Perhaps it’s inappropriate to read a whole lot into the brouhaha surrounding Sarah Palin’s cruel tribute to waterboarding as “how we baptize terrorists.” But certainly a fair number of conservative Christians though otherwise, and the inimitable Sarah Posner helps explain why:
Like many from a similar Christian tradition, Palin sees herself as a warrior for God, engaged in spiritual warfare to save America from evil and to keep America Christian. But in joking that torture was like a baptism, Palin revealed her view of evangelization as an act of force, not love, and her view of salvation as something one imposes on irredeemable enemies, who further prove their lesser worth by protesting and resisting it. Get it? It just shows how the Muslims can’t even see how something “so cool” is actually good for them.

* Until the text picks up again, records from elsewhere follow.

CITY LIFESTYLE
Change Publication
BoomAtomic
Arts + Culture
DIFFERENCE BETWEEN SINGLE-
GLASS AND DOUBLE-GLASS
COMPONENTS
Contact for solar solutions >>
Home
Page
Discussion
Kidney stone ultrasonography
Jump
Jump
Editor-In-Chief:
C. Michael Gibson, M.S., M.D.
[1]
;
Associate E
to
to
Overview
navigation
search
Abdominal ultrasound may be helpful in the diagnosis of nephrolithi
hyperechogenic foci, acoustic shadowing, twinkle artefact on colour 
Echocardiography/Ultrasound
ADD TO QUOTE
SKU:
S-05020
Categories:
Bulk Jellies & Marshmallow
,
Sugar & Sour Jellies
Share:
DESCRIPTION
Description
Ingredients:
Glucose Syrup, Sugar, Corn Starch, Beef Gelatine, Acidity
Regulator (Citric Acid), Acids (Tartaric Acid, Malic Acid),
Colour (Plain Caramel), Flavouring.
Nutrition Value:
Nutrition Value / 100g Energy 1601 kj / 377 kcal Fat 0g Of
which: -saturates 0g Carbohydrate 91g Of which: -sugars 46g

No wonder many conservative Christians are aghast. But even setting aside the underlying meaning of Palin’s torture “joke,” her speech, once again, exposes a rift between traditional or orthodox (and politically active) Christian conservatives and the charismatic and Pentecostal movement of which Palin is a part. (I hesitate to say that Palin “represents” it because she more represents a Palin brand, although by virtue of her public profile she does in a way represent it.) In Palin’s mind, she’s engaged in spiritual warfare with spiritual enemies. She believes herself to be acting out God’s will. She believes her prayer warriors will protect her. She believes in the spiritual gifts of revelation and prophecy, which for many charismatic and Pentecostal believers are real phenomena, but are easily manipulated by religious charlatans, and when translated to the political stage are dangerously inflammatory.

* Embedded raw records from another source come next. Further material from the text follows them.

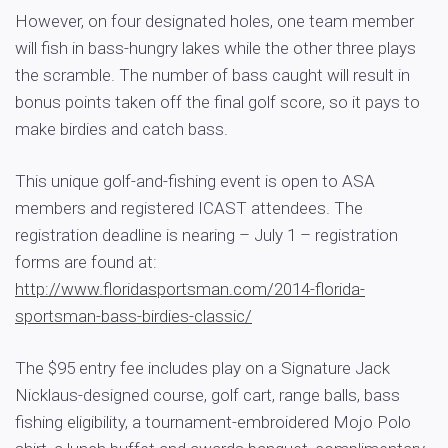
However, on four designated holes, one team member
will fish in bass-hungry lakes while the other three plays
the scramble. The number of bass caught will result in
bonus points taken off the final golf score, so it pays to
make birdies and catch bass.
This unique golf-and-fishing event is open to ASA
members and registered ICAST attendees. The
registration deadline is nearing – July 1 – registration
forms are found at:
http://www.floridasportsman.com/2014-florida-
sportsman-bass-birdies-classic/
The $95 entry fee includes play on a Signature Jack
Nicklaus-designed course, golf cart, range balls, bass
fishing eligibility, a tournament-embroidered Mojo Polo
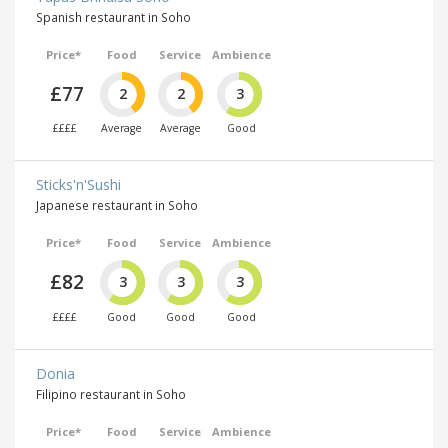
Spanish restaurant in Soho
Price*
Food
Service
Ambience
£77
2
2
3
££££
Average
Average
Good
Sticks'n'Sushi
Japanese restaurant in Soho
Price*
Food
Service
Ambience
£82
3
3
3
££££
Good
Good
Good
Donia
Filipino restaurant in Soho
Price*
Food
Service
Ambience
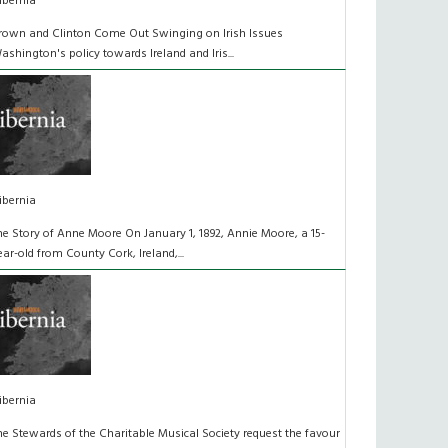
ibernia
rown and Clinton Come Out Swinging on Irish Issues
ashington's policy towards Ireland and Iris...
ibernia
he Story of Anne Moore On January 1, 1892, Annie Moore, a 15-
ear-old from County Cork, Ireland,...
ibernia
he Stewards of the Charitable Musical Society request the favour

The treatment of baptism as “an act of force” may be characteristic of a particular strain of contemporary conservative Protestantism in its culture-war armor. But without question, it’s a throwback to the Christian militancy of earlier centuries (including the last one in places like Spain), in which non-Christians were treated as sub-human, heretics were racked and burned “for their own good,” and tolerance of unbelief or variable belief was considered a betrayal of the manifest Truth. (When the unitarian Michael Servetus was condemned to death in Calvin’s Geneva, the great Reformer blamed his victim for the stupidity of thinking “I could suffer him to leave here alive”).

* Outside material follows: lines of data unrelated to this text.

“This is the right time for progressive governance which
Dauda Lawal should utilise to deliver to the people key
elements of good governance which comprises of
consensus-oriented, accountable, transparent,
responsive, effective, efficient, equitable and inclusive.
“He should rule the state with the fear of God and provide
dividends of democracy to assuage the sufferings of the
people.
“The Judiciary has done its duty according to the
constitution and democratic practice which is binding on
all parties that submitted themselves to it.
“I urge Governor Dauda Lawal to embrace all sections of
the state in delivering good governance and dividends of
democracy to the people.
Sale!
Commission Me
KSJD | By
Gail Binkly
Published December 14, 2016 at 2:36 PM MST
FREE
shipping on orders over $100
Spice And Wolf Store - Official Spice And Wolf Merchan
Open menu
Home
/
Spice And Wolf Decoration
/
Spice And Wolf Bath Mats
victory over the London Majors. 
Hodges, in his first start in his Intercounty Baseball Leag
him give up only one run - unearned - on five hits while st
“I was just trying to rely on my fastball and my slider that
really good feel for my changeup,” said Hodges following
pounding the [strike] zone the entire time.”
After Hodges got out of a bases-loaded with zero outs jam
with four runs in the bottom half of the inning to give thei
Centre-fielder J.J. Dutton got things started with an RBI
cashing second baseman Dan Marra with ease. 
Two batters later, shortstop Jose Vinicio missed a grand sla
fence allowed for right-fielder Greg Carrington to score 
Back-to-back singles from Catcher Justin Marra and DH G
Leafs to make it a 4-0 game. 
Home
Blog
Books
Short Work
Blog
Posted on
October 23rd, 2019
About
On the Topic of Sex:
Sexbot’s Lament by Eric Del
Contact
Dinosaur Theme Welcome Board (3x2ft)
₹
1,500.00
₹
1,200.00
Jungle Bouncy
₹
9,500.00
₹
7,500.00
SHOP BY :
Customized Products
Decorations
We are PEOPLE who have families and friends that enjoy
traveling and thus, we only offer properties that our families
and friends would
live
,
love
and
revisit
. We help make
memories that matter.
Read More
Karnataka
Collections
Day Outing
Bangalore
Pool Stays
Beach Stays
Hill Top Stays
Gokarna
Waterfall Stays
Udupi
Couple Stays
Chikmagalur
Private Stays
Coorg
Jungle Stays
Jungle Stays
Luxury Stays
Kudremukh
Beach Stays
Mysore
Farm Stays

And lest we dismiss Palin’s outburst as simply the ignorant repetition of a line penned by some Breitbartian speechwriter, we should pause to consider its impact on those within earshot of jihadists who claim Americans are just beneath the surface the same “Crusaders” who put Muslims to the sword if they refused to convert and be baptized. That ludicrous libel begins to sound credible in the dark shadow of Palin’s taunt.